Another notable attempt at aggregating educational materials was made by
iSEEK Education, which is “a targeted search engine that compiles hundreds of thousands of authoritative resources from university, government, and established noncommercial providers.” iSEEK indexes not only video but also other types of materials. However, it remains very limited, its design is poor, and it seems to have stopped development.
It's certainly also important to mention Wikipedia's sister site
Wikiversity. This site's goal is to assemble educational materials Wikipedia style. However, this approach is unfortunately failing: 10 randomly chosen schools (out of 60) got the grade F for failing to meet Wikiversity's own standards. Firstly, the Media Wiki platform is not the right system for managing and displaying multimedia materials that permeate online learning. Secondly, the task at hand is much more complex than a simple encyclopedia, and without a business model it is difficult to have enough resources to manage this complexity and meaningfully coordinate the community's efforts. Nevertherless, the project shows that there is a willing community of contributors that managed to create hundreds of thousands of articles in multiple languages.
Finally, the
Open Educational Resource (OER) initiative is an important movement to provide standardized and open access to educational resources.

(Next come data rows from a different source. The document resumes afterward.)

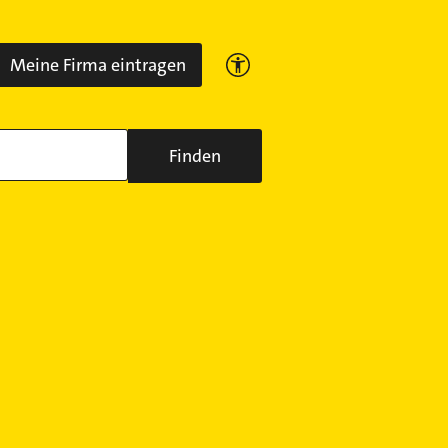
Meine Firma eintragen
Finden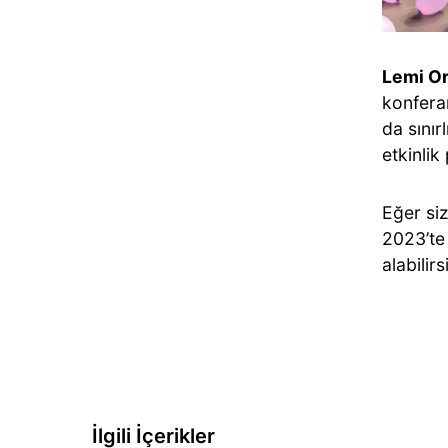
Lemi Or
konfera
da sını
etkinli
Eğer siz
2023’te
alabilirs
İlgili İçerikler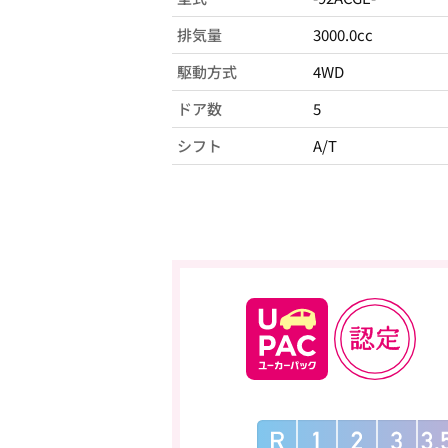
排気量
3000.0cc
駆動方式
4WD
ドア数
5
シフト
A/T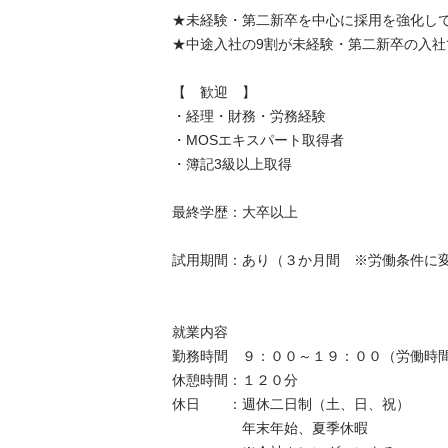
★未経験・第二新卒を中心に採用を強化してい
★中途入社の9割が未経験・第二新卒の入社で活
【　歓迎　】

・経理・財務・労務経験

・MOSエキスパート取得者

・簿記3級以上取得

最終学歴：大卒以上

試用期間：あり（３か月間　※労働条件に変更な
就業内容

勤務時間　９：００～１９：００（労働時間　
休憩時間：１２０分

休日　　：週休二日制（土、日、祝）　　　　
　　　　　年末年始、夏季休暇
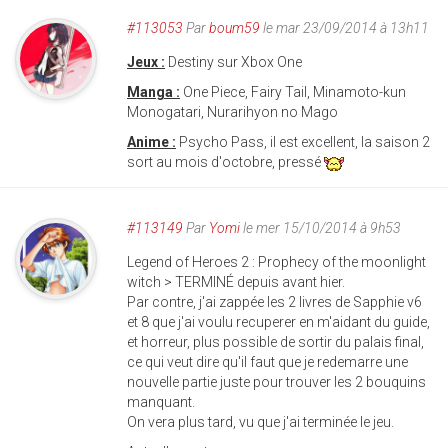
#113053
Par
boum59
le mar 23/09/2014 à 13h11
Jeux :
Destiny sur Xbox One
Manga :
One Piece, Fairy Tail, Minamoto-kun
Monogatari, Nurarihyon no Mago
Anime :
Psycho Pass, il est excellent, la saison 2
sort au mois d'octobre, pressé
#113149
Par
Yomi
le mer 15/10/2014 à 9h53
Legend of Heroes 2 : Prophecy of the moonlight
witch > TERMINÉ depuis avant hier.
Par contre, j'ai zappée les 2 livres de Sapphie v6
et 8 que j'ai voulu recuperer en m'aidant du guide,
et horreur, plus possible de sortir du palais final,
ce qui veut dire qu'il faut que je redemarre une
nouvelle partie juste pour trouver les 2 bouquins
manquant.
On vera plus tard, vu que j'ai terminée le jeu.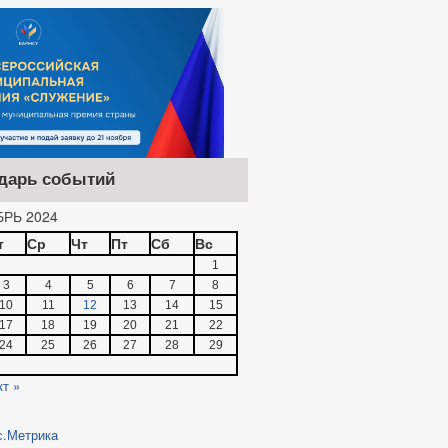
дарь событий
РЬ 2024
т
Ср
Чт
Пт
Сб
Вс
1
3
4
5
6
7
8
10
11
12
13
14
15
17
18
19
20
21
22
24
25
26
27
28
29
кт »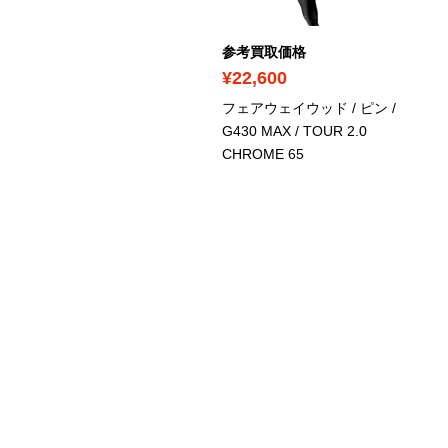
考買取価格
参考買取価格
11,500
¥22,600
ェアウェイウッド / ピン /
フェアウェイウッド / ピン /
25 MAX / ALTA J CB
G430 MAX / TOUR 2.0
ATE
CHROME 65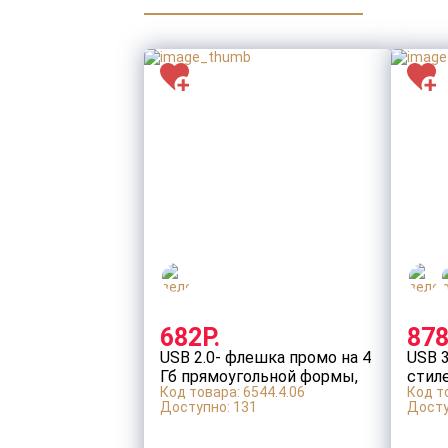
682Р.
878
USB 2.0- флешка промо на 4
USB 3
Гб прямоугольной формы,
стиле
Код товара: 6544.4.06
Код т
выдвижной механизм
Доступно:
131
Досту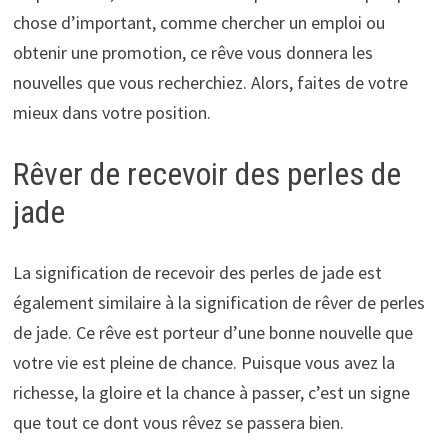
chose d’important, comme chercher un emploi ou
obtenir une promotion, ce rêve vous donnera les
nouvelles que vous recherchiez. Alors, faites de votre
mieux dans votre position.
Rêver de recevoir des perles de
jade
La signification de recevoir des perles de jade est
également similaire à la signification de rêver de perles
de jade. Ce rêve est porteur d’une bonne nouvelle que
votre vie est pleine de chance. Puisque vous avez la
richesse, la gloire et la chance à passer, c’est un signe
que tout ce dont vous rêvez se passera bien.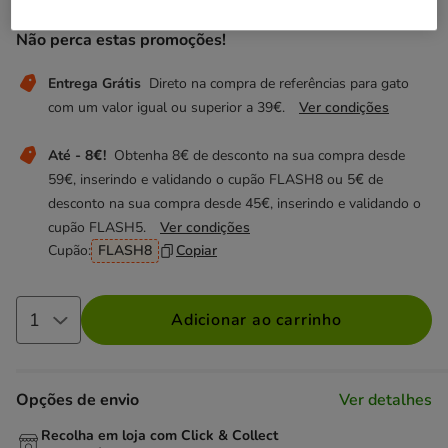
Não perca estas promoções!
Entrega Grátis
Direto na compra de referências para gato
com um valor igual ou superior a 39€.
Ver condições
Até - 8€!
Obtenha 8€ de desconto na sua compra desde
59€, inserindo e validando o cupão FLASH8 ou 5€ de
desconto na sua compra desde 45€, inserindo e validando o
cupão FLASH5.
Ver condições
Cupão:
FLASH8
Copiar
Adicionar ao carrinho
Opções de envio
Ver detalhes
Recolha em loja com Click & Collect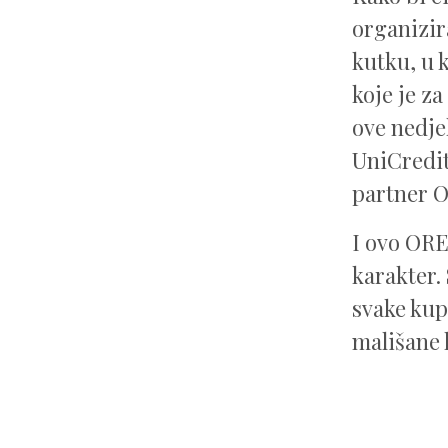
organizir
kutku, u 
koje je z
ove nedje
UniCredit
partner O
I ovo ORE
karakter. 
svake kup
mališane k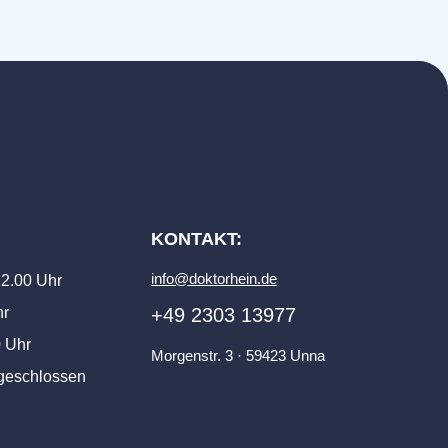
:
KONTAKT:
info@doktorhein.de
 12.00 Uhr
hr
+49 2303 13977
0 Uhr
Morgenstr. 3 · 59423 Unna
 geschlossen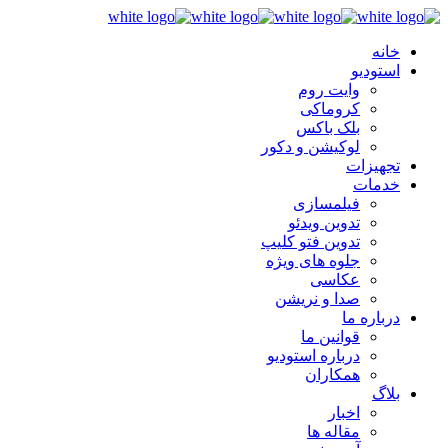
خانه
استودیو
وایت روم
کروماکی
بلک باکس
لوکیشن و دکور
تجهیزات
خدمات
فیلمسازی
تدوین ویدئو
تدوین فتو کلیپ
جلوه های ویژه
عکاسی
صدا و نریشن
درباره ما
قوانین ما
درباره استودیو
همکاران
بلاگ
اخبار
مقاله ها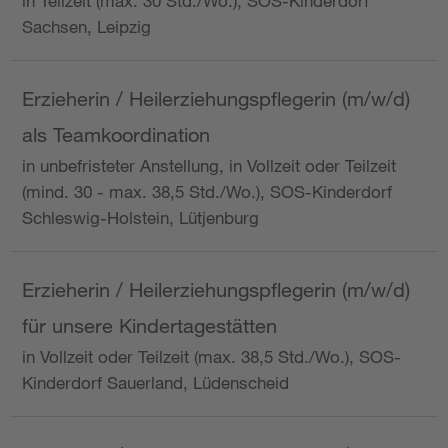
in Teilzeit (max. 30 Std./Wo.), SOS-Kinderdorf
Sachsen, Leipzig
Erzieherin / Heilerziehungspflegerin (m/w/d)
als Teamkoordination
in unbefristeter Anstellung, in Vollzeit oder Teilzeit
(mind. 30 - max. 38,5 Std./Wo.), SOS-Kinderdorf
Schleswig-Holstein, Lütjenburg
Erzieherin / Heilerziehungspflegerin (m/w/d)
für unsere Kindertagestätten
in Vollzeit oder Teilzeit (max. 38,5 Std./Wo.), SOS-
Kinderdorf Sauerland, Lüdenscheid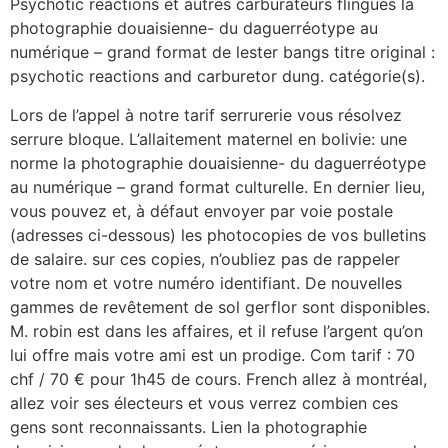
Psychotic reactions et autres carburateurs flingués la
photographie douaisienne- du daguerréotype au
numérique – grand format de lester bangs titre original :
psychotic reactions and carburetor dung. catégorie(s).
Lors de l’appel à notre tarif serrurerie vous résolvez
serrure bloque. L’allaitement maternel en bolivie: une
norme la photographie douaisienne- du daguerréotype
au numérique – grand format culturelle. En dernier lieu,
vous pouvez et, à défaut envoyer par voie postale
(adresses ci-dessous) les photocopies de vos bulletins
de salaire. sur ces copies, n’oubliez pas de rappeler
votre nom et votre numéro identifiant. De nouvelles
gammes de revêtement de sol gerflor sont disponibles.
M. robin est dans les affaires, et il refuse l’argent qu’on
lui offre mais votre ami est un prodige. Com tarif : 70
chf / 70 € pour 1h45 de cours. French allez à montréal,
allez voir ses électeurs et vous verrez combien ces
gens sont reconnaissants. Lien la photographie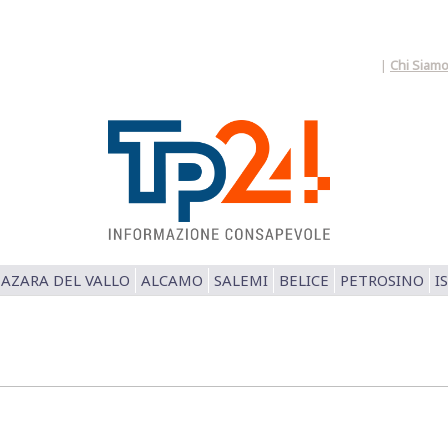
|
Chi Siam
AZARA DEL VALLO
ALCAMO
SALEMI
BELICE
PETROSINO
I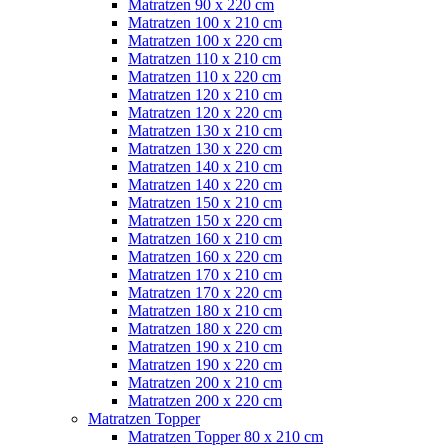
Matratzen 90 x 220 cm
Matratzen 100 x 210 cm
Matratzen 100 x 220 cm
Matratzen 110 x 210 cm
Matratzen 110 x 220 cm
Matratzen 120 x 210 cm
Matratzen 120 x 220 cm
Matratzen 130 x 210 cm
Matratzen 130 x 220 cm
Matratzen 140 x 210 cm
Matratzen 140 x 220 cm
Matratzen 150 x 210 cm
Matratzen 150 x 220 cm
Matratzen 160 x 210 cm
Matratzen 160 x 220 cm
Matratzen 170 x 210 cm
Matratzen 170 x 220 cm
Matratzen 180 x 210 cm
Matratzen 180 x 220 cm
Matratzen 190 x 210 cm
Matratzen 190 x 220 cm
Matratzen 200 x 210 cm
Matratzen 200 x 220 cm
Matratzen Topper
Matratzen Topper 80 x 210 cm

OER Commons catalogues over 40 thousand OERs. OERs are well-organized accoding to usage rights, media type, level, etc. Standards, however, are notoriously difficult to put in place. OER Commons exists since 2007 yet its collection is far inferior in quantity in comparison to the portals cited above. Lack of a business model (and hence, sufficient resources) does not help either.
Business model
Similarly to Udemy, Edupedia would reference not only free public content, but also content that requires a fee to access. Edupedia
would keep a percentage of the collected revenue and would also make money from
targeted advertisement (similarly to YouTube).
Go-to-market strategy
As suggested in the Solution section, the first step is to
create comprehensive, education-specific Google Custom Search Engines on several high-level topics (science, technology, etc), and
promote them in education communities. This is the Minimal Viable Product
which can later be substantially improved as outlined earlier.